- [Passage shown]:
· · ·
# Read Reuters XML news data

This code must be run in Python 3. It reads a Reuters news data set, which consists of a set of files containing articles and topic labels. The data can be used to train and test a classifier that categorizes articles by topic.

The code extracts the article text and topic (for simplicity, excluding articles with no or multiple topics) and outputs a list of dictionaries in JSON format.

The XML-formated data originates from: https://archive.ics.uci.edu/ml/datasets/reuters-21578+text+categorization+collection

In [1]:
import xml.etree.ElementTree as et
import re
import os

def get_text(element):
    """ Get text within tag and within nested tags """
    return ((element.text or '') + ''.join(map(get_text, element)) + (element.tail or ''))
· · ·
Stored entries
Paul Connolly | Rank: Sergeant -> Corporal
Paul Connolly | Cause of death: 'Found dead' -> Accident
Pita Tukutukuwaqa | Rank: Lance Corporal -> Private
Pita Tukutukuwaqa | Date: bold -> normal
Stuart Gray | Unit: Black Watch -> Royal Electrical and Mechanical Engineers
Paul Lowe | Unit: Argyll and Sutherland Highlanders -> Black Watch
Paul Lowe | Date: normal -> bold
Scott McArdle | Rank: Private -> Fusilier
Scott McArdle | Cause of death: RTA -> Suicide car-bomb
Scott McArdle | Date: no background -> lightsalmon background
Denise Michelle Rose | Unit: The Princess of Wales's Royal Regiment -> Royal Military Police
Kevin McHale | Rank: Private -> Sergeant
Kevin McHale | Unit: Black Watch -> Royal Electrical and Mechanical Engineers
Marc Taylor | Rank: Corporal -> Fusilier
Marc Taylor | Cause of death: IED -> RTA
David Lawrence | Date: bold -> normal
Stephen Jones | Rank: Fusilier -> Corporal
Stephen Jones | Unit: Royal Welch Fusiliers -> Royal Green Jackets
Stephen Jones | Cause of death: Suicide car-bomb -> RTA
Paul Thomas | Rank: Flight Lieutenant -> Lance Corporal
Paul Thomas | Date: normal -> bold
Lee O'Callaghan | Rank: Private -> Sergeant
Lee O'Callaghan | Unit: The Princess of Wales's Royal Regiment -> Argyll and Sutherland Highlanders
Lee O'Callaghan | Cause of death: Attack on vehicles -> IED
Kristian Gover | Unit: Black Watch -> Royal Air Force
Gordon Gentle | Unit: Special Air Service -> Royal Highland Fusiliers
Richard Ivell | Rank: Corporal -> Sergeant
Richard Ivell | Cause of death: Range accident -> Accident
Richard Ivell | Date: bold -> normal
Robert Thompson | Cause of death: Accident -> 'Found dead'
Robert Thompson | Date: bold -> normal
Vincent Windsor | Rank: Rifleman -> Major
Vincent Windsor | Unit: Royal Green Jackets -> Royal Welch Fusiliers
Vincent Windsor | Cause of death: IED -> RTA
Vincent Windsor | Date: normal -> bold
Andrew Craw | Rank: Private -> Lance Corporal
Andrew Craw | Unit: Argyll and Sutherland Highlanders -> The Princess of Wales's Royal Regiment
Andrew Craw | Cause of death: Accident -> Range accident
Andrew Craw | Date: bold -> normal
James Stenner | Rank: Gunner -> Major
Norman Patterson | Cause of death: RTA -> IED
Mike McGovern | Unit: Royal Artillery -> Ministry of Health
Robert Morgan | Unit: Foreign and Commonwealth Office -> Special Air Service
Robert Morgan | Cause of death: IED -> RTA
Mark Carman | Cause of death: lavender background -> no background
· · ·
- [Directions]:
Print the entire Reuters XML passage above again, unchanged from the first line to the last.

- [Solution to the problem]:
# Read Reuters XML news data

This code must be run in Python 3. It reads a Reuters news data set, which consists of a set of files containing articles and topic labels. The data can be used to train and test a classifier that categorizes articles by topic.

The code extracts the article text and topic (for simplicity, excluding articles with no or multiple topics) and outputs a list of dictionaries in JSON format.

The XML-formated data originates from: https://archive.ics.uci.edu/ml/datasets/reuters-21578+text+categorization+collection

In [1]:
import xml.etree.ElementTree as et
import re
import os

def get_text(element):
    """ Get text within tag and within nested tags """
    return ((element.text or '') + ''.join(map(get_text, element)) + (element.tail or ''))